→ Work to be completed
Leaving out pictures, output exactly the lines below from the one that has "Nick Simson" through the one that has "The average HHI across MSA-level markets was 3129", and nothing else.

### Given data ###

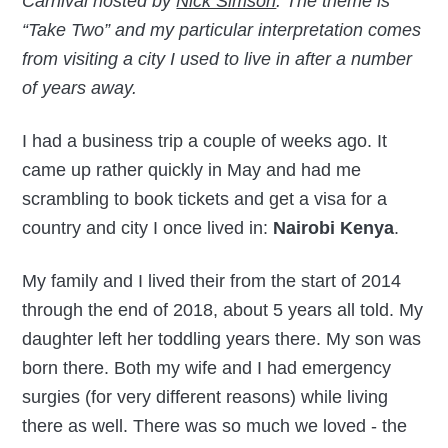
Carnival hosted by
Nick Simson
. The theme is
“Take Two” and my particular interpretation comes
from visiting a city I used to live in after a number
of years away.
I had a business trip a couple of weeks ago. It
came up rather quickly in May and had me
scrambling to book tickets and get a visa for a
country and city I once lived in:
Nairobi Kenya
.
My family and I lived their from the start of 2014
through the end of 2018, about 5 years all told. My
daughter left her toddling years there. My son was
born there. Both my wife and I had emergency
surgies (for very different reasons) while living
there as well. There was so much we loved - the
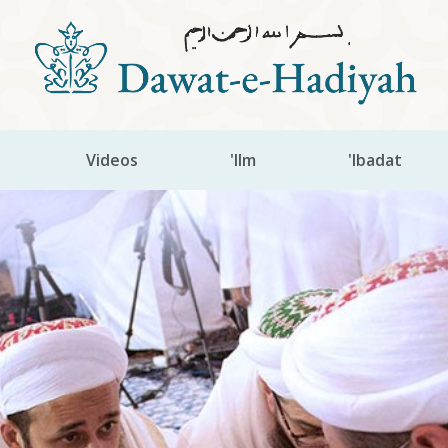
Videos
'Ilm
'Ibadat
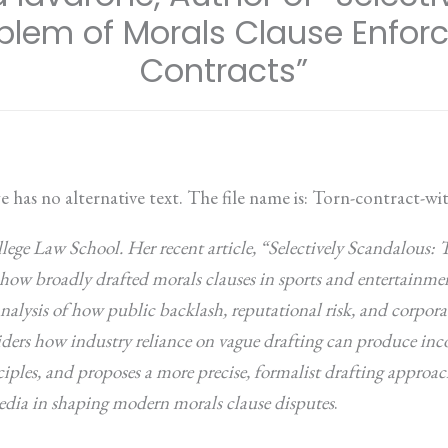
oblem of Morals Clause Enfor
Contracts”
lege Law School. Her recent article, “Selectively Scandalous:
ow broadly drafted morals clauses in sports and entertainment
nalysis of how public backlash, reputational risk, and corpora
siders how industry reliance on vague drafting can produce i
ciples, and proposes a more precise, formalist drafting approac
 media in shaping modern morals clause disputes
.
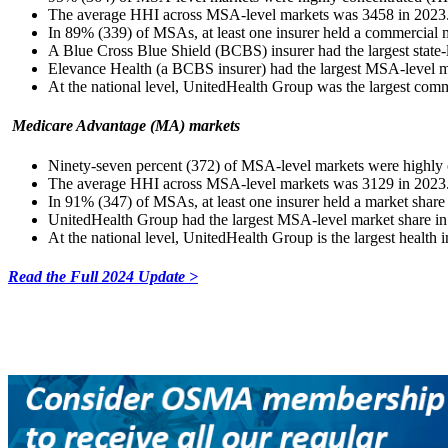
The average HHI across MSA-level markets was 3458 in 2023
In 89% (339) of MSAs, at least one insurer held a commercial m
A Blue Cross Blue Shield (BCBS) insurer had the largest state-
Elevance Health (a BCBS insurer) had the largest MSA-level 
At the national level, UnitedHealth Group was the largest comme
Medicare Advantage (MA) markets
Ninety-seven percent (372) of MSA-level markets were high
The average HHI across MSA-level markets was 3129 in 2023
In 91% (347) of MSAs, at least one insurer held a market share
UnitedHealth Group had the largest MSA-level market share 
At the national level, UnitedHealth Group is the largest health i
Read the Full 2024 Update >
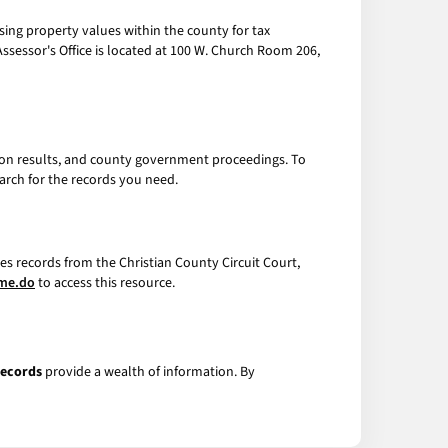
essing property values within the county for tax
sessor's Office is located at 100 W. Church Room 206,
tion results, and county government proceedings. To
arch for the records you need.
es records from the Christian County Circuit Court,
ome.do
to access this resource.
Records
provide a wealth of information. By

###
### Given data ###

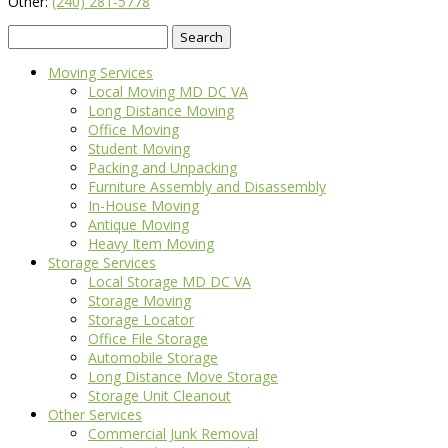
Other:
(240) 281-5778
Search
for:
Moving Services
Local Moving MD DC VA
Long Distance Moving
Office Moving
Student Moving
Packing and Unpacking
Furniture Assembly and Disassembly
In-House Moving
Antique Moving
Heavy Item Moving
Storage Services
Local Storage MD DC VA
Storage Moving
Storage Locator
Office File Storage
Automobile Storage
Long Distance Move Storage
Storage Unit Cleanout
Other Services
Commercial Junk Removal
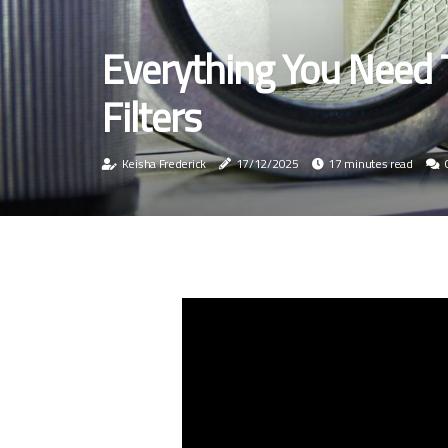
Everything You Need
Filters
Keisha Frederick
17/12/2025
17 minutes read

###

→ Answer box
Nick Simson
. The theme is
“Take Two” and my particular interpretation comes
from visiting a city I used to live in after a number
of years away.
I had a business trip a couple of weeks ago. It
came up rather quickly in May and had me
scrambling to book tickets and get a visa for a
country and city I once lived in:
Nairobi Kenya
.
My family and I lived their from the start of 2014
through the end of 2018, about 5 years all told. My
daughter left her toddling years there. My son was
born there. Both my wife and I had emergency
surgies (for very different reasons) while living
there as well. There was so much we loved - the
Videos
'Ilm
'Ibadat
oblem of Morals Clause Enfor
Contracts”
lege Law School. Her recent article, “Selectively Scandalous:
ow broadly drafted morals clauses in sports and entertainment
nalysis of how public backlash, reputational risk, and corpora
siders how industry reliance on vague drafting can produce i
ciples, and proposes a more precise, formalist drafting approac
 media in shaping modern morals clause disputes
.
The average HHI across MSA-level markets was 3458 in 2023
In 89% (339) of MSAs, at least one insurer held a commercial m
A Blue Cross Blue Shield (BCBS) insurer had the largest state-
Elevance Health (a BCBS insurer) had the largest MSA-level 
At the national level, UnitedHealth Group was the largest comme
Medicare Advantage (MA) markets
Ninety-seven percent (372) of MSA-level markets were high
The average HHI across MSA-level markets was 3129 in 2023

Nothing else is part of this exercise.